The heart and soul of the Baltimore Ravens takes the field for the very last time in his
career this Sunday. Push aside your misgivings and your thoughts on what happened in
2000 for a minute and consider this: Lewis has been with the Ravens since their inception
in 1996. That’s almost unheard of in sports these days. Already a Super Bowl champion,
Ray seems to have infused this team with a hunger beyond compare. Now, there are reports
that deer antler spray was used to help him recover from a torn triceps injury in October.
Whether or not it worked or is the modern day equivalent to Spanish Fly isn’t the issue
here.
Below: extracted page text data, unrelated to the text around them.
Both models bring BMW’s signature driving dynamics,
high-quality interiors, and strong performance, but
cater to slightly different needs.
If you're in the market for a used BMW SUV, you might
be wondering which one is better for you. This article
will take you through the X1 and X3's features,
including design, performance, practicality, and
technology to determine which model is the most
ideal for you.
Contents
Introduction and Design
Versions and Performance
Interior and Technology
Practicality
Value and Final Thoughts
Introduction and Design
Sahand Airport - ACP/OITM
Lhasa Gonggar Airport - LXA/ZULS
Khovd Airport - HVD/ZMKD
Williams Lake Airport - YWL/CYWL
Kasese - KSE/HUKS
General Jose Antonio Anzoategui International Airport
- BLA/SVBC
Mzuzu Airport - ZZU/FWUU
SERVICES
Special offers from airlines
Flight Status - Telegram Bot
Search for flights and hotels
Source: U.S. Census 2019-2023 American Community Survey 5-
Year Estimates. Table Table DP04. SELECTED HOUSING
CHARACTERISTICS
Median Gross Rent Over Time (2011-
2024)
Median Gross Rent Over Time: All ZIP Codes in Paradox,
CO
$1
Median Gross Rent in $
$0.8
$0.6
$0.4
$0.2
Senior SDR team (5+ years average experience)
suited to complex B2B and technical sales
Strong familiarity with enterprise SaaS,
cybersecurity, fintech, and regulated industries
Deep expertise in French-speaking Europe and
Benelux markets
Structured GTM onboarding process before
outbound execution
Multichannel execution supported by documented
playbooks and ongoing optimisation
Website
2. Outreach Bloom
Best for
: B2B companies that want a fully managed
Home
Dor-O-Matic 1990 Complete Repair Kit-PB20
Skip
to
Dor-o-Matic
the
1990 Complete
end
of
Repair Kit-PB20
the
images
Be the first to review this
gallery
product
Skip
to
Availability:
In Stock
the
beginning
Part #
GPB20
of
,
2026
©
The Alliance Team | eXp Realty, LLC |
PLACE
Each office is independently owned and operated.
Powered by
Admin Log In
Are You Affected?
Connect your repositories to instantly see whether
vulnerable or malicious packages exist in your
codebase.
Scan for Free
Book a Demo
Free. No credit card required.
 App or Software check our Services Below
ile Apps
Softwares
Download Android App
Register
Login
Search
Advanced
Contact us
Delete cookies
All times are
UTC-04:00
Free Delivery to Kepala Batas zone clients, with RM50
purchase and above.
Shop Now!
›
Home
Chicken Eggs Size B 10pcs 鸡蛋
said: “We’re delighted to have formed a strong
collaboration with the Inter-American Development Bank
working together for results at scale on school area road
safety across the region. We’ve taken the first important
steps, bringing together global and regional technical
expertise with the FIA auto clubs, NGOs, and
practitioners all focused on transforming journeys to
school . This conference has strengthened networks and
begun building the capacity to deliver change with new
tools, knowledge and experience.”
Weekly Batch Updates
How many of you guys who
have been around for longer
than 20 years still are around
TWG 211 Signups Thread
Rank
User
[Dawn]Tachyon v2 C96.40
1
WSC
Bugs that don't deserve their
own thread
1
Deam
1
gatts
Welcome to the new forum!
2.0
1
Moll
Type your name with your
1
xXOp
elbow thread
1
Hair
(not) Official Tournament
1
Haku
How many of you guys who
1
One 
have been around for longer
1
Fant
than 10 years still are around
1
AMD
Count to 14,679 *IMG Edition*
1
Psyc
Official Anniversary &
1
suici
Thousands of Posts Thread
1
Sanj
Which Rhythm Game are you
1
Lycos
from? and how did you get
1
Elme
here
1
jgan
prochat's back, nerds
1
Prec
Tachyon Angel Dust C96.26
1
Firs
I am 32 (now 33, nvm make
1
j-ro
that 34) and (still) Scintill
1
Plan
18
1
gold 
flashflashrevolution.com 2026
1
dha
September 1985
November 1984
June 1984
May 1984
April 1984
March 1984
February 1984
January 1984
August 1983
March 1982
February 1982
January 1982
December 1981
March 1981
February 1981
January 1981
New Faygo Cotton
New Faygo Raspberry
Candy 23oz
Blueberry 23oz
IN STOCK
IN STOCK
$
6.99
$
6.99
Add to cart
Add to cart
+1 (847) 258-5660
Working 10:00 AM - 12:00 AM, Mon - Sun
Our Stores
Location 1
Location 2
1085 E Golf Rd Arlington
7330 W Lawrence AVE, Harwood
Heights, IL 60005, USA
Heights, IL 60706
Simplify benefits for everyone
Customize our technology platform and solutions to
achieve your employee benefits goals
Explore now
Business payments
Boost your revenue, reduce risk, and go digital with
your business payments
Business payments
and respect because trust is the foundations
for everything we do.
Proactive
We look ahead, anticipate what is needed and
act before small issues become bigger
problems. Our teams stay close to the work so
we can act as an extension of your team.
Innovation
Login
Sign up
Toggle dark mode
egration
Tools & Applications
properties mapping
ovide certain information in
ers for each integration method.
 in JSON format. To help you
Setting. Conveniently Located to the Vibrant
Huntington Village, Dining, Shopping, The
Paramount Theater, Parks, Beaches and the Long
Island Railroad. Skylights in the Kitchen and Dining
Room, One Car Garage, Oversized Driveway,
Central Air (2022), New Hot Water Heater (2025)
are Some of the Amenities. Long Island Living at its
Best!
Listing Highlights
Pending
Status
In a game already chock full of stories, you can bet that Ray isn’t walking off that
field unless he leaves it all on the field. Which could make for some legendary football.

 
5)The City of New Orleans.

Granted, the folks from the Crescent City as always, are gracious hosts. But you can’t help but
feel that they’re going to be real salty because of the commissioner Roger Goddell’s mishandling
of ‘Bounty-Gate’ that effectively derailed the Saints’ season this year. A season which could have
seen them right in the thick of it for the playoffs. I expect Goddell may see a few stale beignets
chucked at him over this weekend. The Super Bowl being in New Orleans though has a special
kind of excitement to it. Look at the past Bowl games played there. They know how to do it RIGHT.
New York City is going to be looking at this intently seeing as how it’s their turn to host next year.
And one thing that should be on everyone’s mind once this game is played? Bring it back in 2018.
Why? That’s the 300th anniversary of the city’s founding. And it would be one jewel in the crown
of resurgent triumph for this city since Katrina hit its shores seven years ago.